- **Collected material**
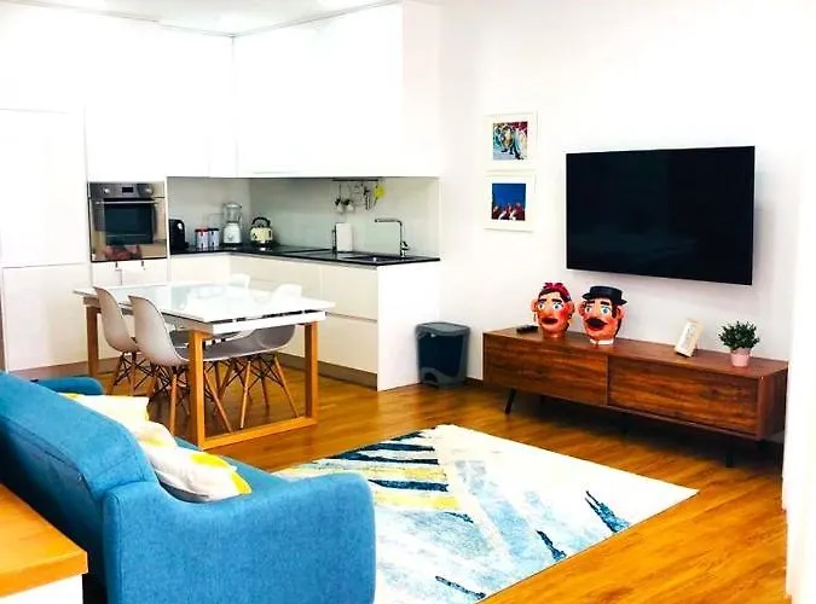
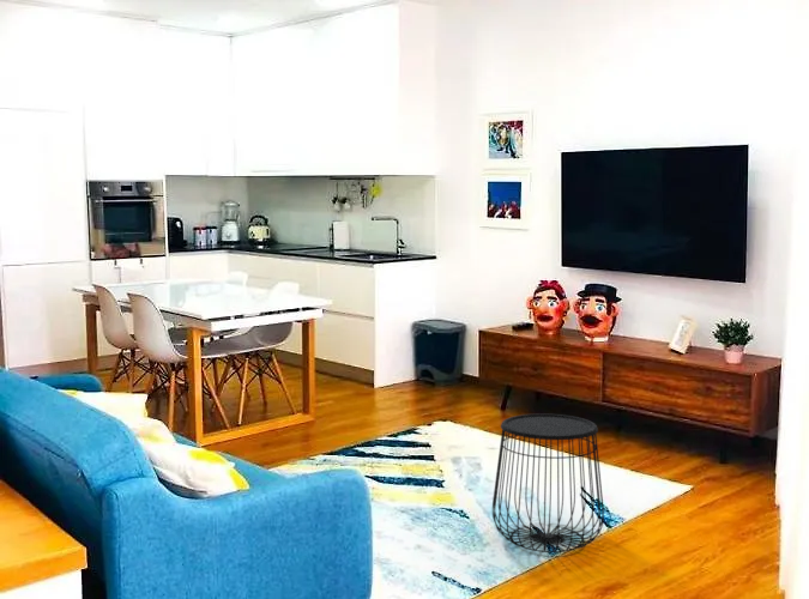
+ side table [491,412,605,553]
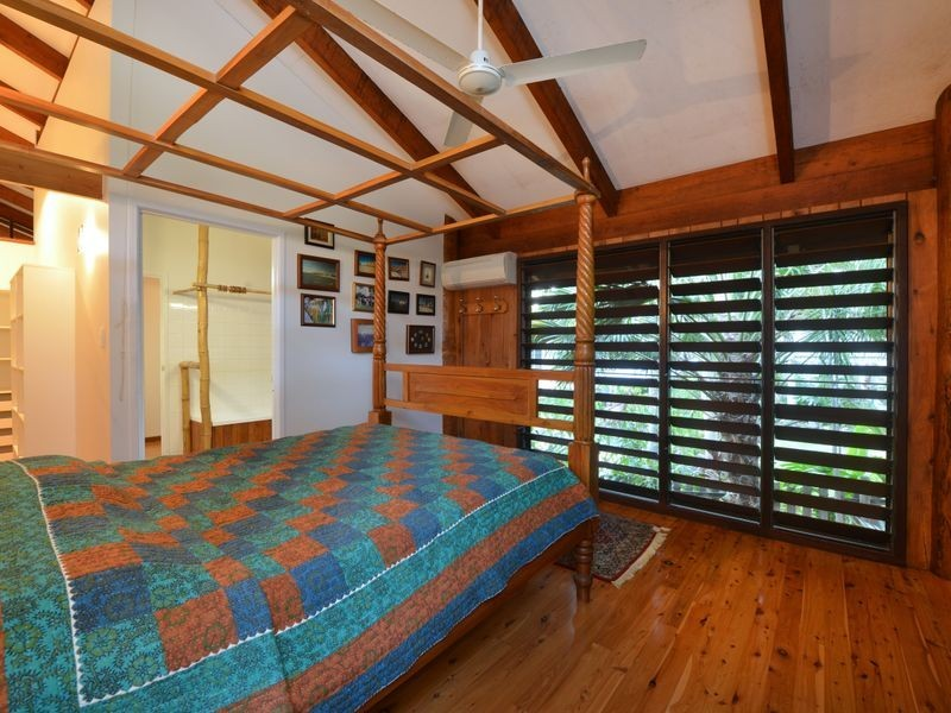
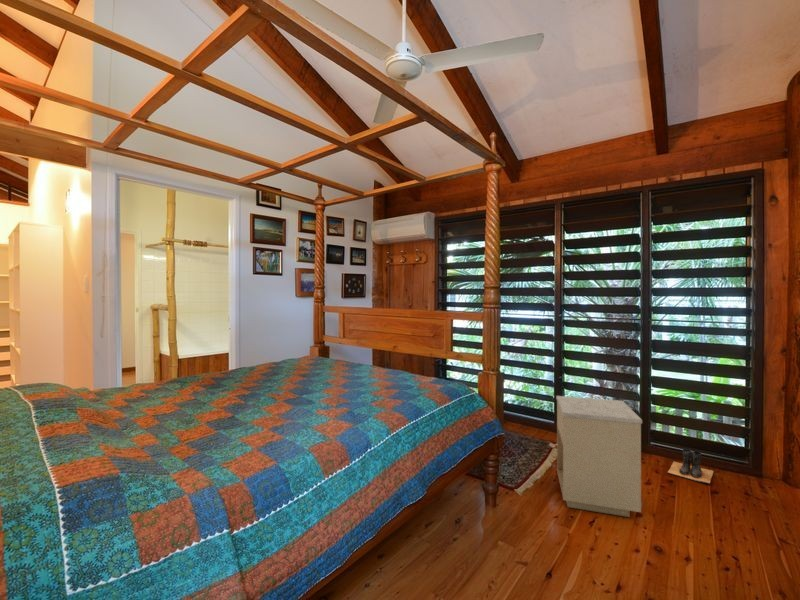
+ boots [666,448,715,485]
+ nightstand [555,395,643,518]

- **Problem to solve**
Images are to be left out; everything else in the material must be written out exactly.

- **Answer**
+ side table [491,412,605,553]
+ boots [666,448,715,485]
+ nightstand [555,395,643,518]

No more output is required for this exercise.